## TASK ITEM
Extract from the entries below, exactly as given, only the lines from the line containing "partnerství a rozvoj" to the line containing "Zástupce pro úspěch zákazníků", both lines included.

RECORDS: Begin

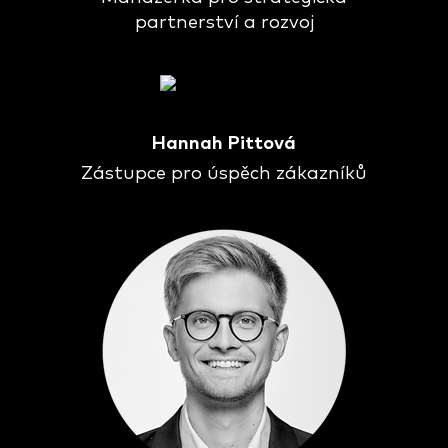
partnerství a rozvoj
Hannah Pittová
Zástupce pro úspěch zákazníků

RECORDS: End
RECORDS: Begin

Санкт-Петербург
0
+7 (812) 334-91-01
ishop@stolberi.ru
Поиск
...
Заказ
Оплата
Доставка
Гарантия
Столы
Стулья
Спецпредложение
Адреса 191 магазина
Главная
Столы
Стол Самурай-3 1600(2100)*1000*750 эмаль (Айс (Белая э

RECORDS: End

## FINISHED EXERCISE
partnerství a rozvoj
Hannah Pittová
Zástupce pro úspěch zákazníků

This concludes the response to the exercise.